Getting the right people with the right mix of competence (skill, knowledge and experience) into your manufacturing business, is arguably one of the most difficult challenges management teams face. Especially when you consider the fact this needs to be achieved whilst developing, sustaining and maintaining it as a valuable workforce.
We often hear the debate about a ‘skills shortage’, but what is the real story behind this platitude? Is the availability of skilled people the whole issue? Is big industry to blame somehow by not investing enough in the future? Does it mean that past and present governments are culpable?
However, some would argue that SMEs struggle to find either management time, drive or ability to put a strategy in place, that would essentially mitigate the risks and problems of being unsuitably or insufficiently resourced. A shortage of skills is only part of the overall picture. Taking a wider, long-term view of the workforce and its competence is crucial.
Establishing Competence Requirements
When we think about how to establish the needs of a business in terms of competence, it is often left to ad hoc subjective discussions with a short-term view. This is fine to get the ball rolling but needs change over time.
A sensible approach would be to initially quantify the needs, then monitor and measure against these needs objectively at appropriate regular intervals. By planning strategically in this way, you are removing the guesswork and laying the foundations for organisational resilience.
Having a basic plan in place is a good start, but what are the other aspects of sustainability and resilience relating to people that need to be considered? What else other than ‘what, who and when’ should be considered in a robust resource strategy?

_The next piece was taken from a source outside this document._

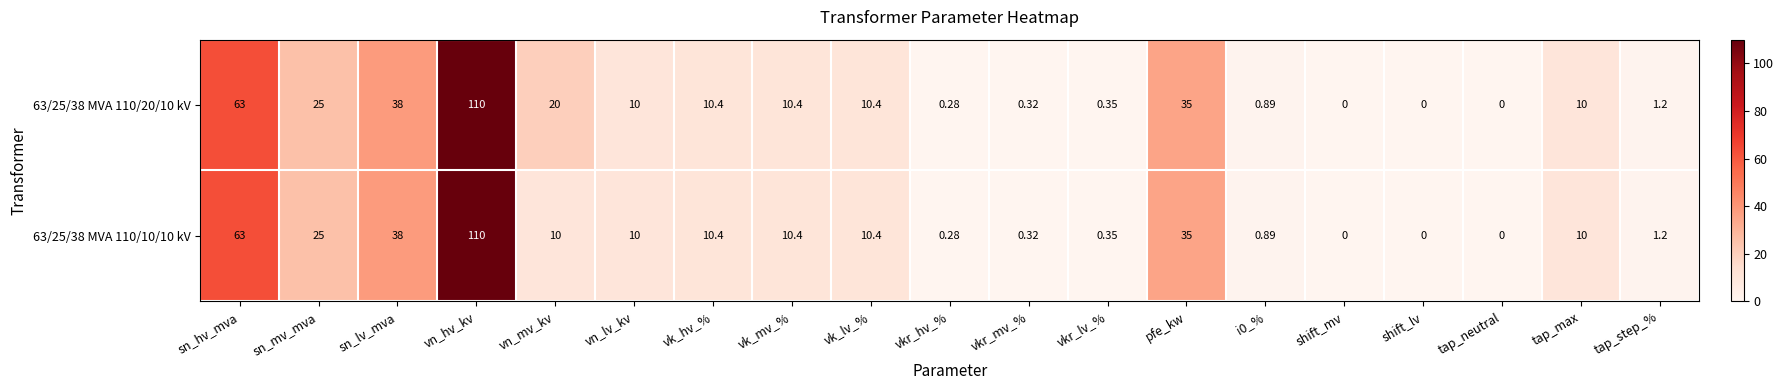

At how many categories does at least one series exceed 37?

3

It would be prudent to next plan for how you are going to keep, engage and improve your people, as well as protect against unexpected change. This is where the real challenge lies and where the real work begins.
Keeping your employees engaged could, for example, start with benchmarking your business against a ‘people excellence’ model. This will show you where the opportunities are for ensuring you keep your employees motivated and feeling valued. A focus on Continuous Professional Development (CPD) balanced against the needs of the business, and a focus on capturing risks and opportunities as part of a disaster recovery plan (including elements of resource risk) would also be well advised.
Beyond this there are further considerations, such as how to plan ahead for an ageing workforce. With pension age increasing, employees will consider staying in work longer. One issue is the fact that employees will be retiring at varying ages, making recruitment planning even more of a challenge. It cannot be assumed employees will retire at a specific age, meaning a more individual and flexible approach is required. The older sections of a workforce will likely form the greater part of a company’s valuable skills, knowledge and experience. This needs to be protected, with any tacit knowledge being captured as soon as possible. This is known as knowledge management – but that is a subject for another post.
One option to mitigate the risk of the ageing workforce is to give employees the option of a flexible retirement, i.e. working reduced hours, while at the same time drawing down their pensions. Flexible policies in other areas of the business will also help to attract a greater number of potential candidates when recruiting, while reward(s) can also understandably play a significant part in recruitment, retention and staff development.
‘Getting the right people’ and ensuring sustainability, is much more than recruitment and is not an insignificant challenge. A robust strategic plan will help to achieve this in a controlled manner.